The fourth Square Ball Podcast, recorded 16 February 2010, arrived with a chart update — a top 20 finish in the UK iTunes Sport and Recreation category, briefly overtaking Alan Brazil — before getting into a fortnight that had offered drama, frustration, and one incident in Cumbria that provided the talking points section more or less on its own.
White Watching covered four matches. The Spurs FA Cup replay went as expected: 3-1, Jermain Defoe hat-trick, Ankergren again excellent. Defoe’s first goal was noted as fortunate — it had no pace on it, just dipped in from an angle that offered no warning. That 15-minute spell when a Leeds goal felt genuinely close was recalled with warmth. Ankergren and Defoe had “matched each other really” across both ties. Hartlepool away was a 2-2 draw. Luciano Becchio scored twice — his first ever double for the club — and ran headlong into an ITV camera in celebration, which became the basis of an article in the next issue of the magazine. Leeds dominated the opening hour with Beckford; after he came off at half-time, Howson and Doyle lost the shape of the midfield and Hartlepool came back into it. The JPT second leg at Carlisle was won 3-2 on the night, with Bradley Johnson and Kilkenny making an immediate difference when they replaced Doyle and Howson. Leeds had lost the tie overall, though nobody was particularly sorry. Leyton Orient at home ended 1-1 — another game that should have been won comfortably, another afternoon of dominating possession without converting it.
The Carlisle aftermath occupied most of the talking points. Fans had run on and attacked Leeds players after the match. The hosts acknowledged their own fanbase’s history before noting, with some precision, that this was specific. The Johnson’s Paint Trophy exit prompted less grief than amusement: “If you were genuinely disappointed by losing in the JPT, email us now and we’ll give everybody a personal mention, because you can’t get too disappointed by that.” Carlisle’s visible excitement about the competition — and Leeds’ complete indifference to it — was explored at some length.

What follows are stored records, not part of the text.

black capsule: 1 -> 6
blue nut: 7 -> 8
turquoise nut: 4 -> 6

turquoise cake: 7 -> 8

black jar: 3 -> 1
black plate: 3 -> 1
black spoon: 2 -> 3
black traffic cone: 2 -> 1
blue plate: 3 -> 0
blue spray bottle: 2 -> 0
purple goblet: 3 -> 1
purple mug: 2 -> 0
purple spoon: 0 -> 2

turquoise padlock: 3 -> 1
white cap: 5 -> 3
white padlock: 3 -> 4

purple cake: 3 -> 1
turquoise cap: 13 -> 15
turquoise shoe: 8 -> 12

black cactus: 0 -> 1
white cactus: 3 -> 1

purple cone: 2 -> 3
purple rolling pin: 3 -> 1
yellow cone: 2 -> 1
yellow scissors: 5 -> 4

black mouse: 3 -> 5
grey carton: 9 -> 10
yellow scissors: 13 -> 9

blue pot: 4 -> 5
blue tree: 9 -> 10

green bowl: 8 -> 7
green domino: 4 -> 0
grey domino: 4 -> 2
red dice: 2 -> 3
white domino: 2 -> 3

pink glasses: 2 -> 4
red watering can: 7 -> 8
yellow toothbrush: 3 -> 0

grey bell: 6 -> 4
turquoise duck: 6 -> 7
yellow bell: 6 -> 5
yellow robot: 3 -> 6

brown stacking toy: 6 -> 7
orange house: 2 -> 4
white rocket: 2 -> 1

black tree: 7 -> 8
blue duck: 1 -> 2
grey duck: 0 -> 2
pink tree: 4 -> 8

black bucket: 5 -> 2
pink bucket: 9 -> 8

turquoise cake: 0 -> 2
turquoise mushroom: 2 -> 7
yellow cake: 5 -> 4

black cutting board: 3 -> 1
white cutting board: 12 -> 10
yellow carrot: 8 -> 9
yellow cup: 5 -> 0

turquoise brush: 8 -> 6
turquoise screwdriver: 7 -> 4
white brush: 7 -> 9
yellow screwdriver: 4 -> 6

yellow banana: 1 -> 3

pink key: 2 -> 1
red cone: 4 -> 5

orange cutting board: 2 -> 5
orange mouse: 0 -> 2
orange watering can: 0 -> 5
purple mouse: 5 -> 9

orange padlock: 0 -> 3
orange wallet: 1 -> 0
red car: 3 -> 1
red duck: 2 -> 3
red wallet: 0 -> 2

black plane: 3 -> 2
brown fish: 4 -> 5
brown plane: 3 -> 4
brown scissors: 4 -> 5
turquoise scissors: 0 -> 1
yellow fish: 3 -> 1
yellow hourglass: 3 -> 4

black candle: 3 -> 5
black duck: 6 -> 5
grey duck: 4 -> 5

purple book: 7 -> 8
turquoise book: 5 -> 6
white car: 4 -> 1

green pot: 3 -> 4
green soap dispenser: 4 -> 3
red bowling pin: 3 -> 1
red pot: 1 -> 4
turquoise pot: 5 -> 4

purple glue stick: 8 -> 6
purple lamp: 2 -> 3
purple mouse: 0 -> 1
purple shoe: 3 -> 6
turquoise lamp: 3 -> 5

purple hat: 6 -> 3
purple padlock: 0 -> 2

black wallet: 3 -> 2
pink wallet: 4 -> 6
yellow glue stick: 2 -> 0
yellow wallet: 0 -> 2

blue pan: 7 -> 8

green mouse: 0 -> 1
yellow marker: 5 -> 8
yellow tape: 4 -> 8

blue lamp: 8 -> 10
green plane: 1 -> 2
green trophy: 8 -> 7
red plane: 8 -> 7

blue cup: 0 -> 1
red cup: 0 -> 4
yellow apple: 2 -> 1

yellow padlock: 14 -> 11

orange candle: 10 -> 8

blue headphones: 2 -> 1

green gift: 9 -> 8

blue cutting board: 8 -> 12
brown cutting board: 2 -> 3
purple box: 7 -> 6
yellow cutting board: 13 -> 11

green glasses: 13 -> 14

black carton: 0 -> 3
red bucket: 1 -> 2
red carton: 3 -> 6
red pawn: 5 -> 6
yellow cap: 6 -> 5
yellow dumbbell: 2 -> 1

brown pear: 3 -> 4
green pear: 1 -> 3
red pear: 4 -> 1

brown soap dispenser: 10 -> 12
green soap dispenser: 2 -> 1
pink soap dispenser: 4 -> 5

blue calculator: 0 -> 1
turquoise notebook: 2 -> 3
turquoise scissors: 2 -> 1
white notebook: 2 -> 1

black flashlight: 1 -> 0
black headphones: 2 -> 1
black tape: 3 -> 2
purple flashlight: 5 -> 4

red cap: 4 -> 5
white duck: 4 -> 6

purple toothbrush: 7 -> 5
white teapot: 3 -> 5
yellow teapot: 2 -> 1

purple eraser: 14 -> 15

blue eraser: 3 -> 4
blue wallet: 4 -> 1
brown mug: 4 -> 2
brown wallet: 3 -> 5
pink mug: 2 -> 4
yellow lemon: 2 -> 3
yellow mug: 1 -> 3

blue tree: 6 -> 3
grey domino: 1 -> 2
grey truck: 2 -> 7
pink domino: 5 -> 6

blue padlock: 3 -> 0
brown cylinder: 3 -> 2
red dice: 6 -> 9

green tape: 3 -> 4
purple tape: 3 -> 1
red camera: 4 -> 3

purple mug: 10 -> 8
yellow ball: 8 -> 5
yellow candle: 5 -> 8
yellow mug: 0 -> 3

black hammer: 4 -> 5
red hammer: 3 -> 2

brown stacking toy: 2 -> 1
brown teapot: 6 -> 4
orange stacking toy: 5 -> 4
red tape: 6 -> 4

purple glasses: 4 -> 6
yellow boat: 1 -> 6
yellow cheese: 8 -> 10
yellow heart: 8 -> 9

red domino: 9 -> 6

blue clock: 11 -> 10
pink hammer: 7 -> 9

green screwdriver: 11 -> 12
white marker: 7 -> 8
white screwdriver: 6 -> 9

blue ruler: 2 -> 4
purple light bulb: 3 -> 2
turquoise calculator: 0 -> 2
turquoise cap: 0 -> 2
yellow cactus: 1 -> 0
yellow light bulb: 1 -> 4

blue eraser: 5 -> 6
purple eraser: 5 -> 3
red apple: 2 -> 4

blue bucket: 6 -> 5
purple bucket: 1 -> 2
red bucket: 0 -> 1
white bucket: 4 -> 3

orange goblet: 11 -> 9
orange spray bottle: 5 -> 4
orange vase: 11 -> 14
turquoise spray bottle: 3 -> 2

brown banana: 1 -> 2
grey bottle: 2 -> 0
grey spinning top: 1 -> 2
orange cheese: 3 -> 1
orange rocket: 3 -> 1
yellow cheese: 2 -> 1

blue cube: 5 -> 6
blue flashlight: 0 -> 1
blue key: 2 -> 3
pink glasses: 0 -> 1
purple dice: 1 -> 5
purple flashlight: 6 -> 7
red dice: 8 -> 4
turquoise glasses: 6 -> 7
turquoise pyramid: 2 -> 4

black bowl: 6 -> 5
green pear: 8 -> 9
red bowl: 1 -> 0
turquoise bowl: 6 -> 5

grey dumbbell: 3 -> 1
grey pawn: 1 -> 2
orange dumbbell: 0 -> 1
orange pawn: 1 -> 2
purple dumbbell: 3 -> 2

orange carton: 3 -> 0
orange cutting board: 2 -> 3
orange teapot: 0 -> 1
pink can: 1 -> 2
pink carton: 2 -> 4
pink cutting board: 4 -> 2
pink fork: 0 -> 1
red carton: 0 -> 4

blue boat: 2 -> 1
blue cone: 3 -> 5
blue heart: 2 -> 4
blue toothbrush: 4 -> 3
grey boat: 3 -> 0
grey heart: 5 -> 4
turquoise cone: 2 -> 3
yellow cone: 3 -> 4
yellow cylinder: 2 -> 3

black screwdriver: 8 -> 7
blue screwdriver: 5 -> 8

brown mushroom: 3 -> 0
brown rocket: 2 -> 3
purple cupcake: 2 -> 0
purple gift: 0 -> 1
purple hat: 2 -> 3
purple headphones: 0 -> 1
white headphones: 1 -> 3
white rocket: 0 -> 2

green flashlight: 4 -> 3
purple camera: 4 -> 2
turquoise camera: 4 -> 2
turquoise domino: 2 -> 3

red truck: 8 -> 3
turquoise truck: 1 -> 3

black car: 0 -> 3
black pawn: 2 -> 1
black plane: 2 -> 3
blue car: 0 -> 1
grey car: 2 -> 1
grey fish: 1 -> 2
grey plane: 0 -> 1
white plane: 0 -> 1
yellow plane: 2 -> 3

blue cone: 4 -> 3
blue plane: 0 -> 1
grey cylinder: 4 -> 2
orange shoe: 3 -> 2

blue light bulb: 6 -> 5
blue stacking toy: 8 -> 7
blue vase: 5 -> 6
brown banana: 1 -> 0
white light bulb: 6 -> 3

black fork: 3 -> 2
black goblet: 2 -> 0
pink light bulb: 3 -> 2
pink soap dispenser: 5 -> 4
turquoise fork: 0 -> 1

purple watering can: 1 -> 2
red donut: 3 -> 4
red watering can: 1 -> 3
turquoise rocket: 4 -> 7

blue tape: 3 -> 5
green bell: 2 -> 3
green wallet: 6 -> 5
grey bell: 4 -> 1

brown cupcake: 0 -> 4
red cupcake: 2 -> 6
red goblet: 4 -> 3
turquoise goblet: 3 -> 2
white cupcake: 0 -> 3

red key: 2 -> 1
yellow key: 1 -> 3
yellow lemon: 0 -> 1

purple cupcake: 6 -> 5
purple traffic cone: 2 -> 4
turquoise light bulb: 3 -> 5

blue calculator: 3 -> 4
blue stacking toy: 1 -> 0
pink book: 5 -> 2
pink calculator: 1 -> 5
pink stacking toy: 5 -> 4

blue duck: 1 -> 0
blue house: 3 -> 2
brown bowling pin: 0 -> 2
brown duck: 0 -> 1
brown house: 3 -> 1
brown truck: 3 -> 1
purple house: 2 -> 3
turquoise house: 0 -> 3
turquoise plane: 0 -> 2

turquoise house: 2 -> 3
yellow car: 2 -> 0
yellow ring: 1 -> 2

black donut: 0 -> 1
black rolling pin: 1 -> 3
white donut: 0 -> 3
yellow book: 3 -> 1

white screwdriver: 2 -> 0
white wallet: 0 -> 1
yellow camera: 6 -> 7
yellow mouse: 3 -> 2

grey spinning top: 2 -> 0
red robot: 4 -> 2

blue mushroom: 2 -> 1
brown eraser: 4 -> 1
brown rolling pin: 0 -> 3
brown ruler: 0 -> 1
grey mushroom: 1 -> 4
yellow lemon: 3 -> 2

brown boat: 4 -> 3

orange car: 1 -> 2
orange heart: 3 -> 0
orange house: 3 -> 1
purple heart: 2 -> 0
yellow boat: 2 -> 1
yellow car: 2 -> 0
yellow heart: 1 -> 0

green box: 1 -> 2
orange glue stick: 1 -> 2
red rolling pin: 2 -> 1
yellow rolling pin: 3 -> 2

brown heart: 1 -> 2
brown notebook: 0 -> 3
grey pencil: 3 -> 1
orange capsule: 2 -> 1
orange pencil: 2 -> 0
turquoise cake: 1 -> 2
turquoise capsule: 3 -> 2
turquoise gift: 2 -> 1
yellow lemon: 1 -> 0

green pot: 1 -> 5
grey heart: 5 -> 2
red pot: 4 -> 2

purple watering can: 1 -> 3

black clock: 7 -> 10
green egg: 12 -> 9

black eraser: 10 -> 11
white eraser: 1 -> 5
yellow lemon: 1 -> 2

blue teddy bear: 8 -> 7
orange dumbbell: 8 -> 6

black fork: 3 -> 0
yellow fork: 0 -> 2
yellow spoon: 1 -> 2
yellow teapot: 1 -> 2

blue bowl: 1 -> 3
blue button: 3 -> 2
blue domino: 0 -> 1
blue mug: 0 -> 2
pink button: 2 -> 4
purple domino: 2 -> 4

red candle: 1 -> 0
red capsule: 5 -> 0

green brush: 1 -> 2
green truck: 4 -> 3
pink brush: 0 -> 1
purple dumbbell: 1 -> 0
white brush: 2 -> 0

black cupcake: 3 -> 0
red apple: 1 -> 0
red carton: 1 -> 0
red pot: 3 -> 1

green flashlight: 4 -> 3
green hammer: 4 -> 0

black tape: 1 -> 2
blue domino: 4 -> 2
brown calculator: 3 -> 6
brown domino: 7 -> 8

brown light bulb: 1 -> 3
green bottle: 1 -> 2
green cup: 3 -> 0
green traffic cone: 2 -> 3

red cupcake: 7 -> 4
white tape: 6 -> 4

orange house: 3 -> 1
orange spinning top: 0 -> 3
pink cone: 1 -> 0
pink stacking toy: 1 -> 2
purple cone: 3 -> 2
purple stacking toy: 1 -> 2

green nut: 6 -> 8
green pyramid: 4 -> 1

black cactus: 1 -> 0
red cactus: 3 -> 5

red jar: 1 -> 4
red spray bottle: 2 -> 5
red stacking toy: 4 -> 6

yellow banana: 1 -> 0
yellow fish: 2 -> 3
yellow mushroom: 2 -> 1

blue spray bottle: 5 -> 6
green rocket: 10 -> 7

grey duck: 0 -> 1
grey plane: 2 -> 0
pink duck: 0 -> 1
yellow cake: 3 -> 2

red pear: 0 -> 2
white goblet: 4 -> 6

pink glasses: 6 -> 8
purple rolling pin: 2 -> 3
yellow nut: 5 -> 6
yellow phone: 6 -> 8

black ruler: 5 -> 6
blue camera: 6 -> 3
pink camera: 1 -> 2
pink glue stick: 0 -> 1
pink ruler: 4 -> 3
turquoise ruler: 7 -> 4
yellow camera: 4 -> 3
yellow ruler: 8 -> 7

The midfield debate was properly interrogated. Howson and Doyle had been failing for too long. The brief experiment with Johnson and Kilkenny at Carlisle had looked different: Kilkenny specifically praised as calm, composed, the one player who could collect possession and actually deliver it to a striker rather than aim it vaguely in his direction. Paul Dickov’s imminent loan arrival — universally disapproved of, possibly still on a boat from Toronto — was handled with weary generosity. Clark Carlisle’s recent Countdown appearance, and the revelation that he held five A-star GCSEs and had been named Britain’s brainiest footballer, prompted a brief and sincere wish that he won.
The feature section took everyone onto the pitch. Paul O’Dowd (Oddy) recalled the Carlisle playoff, where a police dog chased celebrating fans back into the stands. Dan described the Premier League relegation pitch invasion — pretend substitutions, an imaginary football, pretend coaching from the dugout — with candour and some pride. Michael Normanton went for the 4-3 comeback against Derby at Elland Road. Dan also described a childhood afternoon at Bournemouth in 1990 — extreme heat, and a copper on the gate who opened it and let him sit by the corner flag on the Brighton Beach Terrace for the match.
Statistical analysis closed the episode: “Carol Vorderman number-crunching” on the promotion campaign established that 90 points was probably sufficient, requiring roughly 28 points from the remaining 17 games. Win the home games, and it was nearly there. Simple enough in theory. The next fortnight offered Walsall at home, Brighton, Oldham, and Huddersfield away to test it.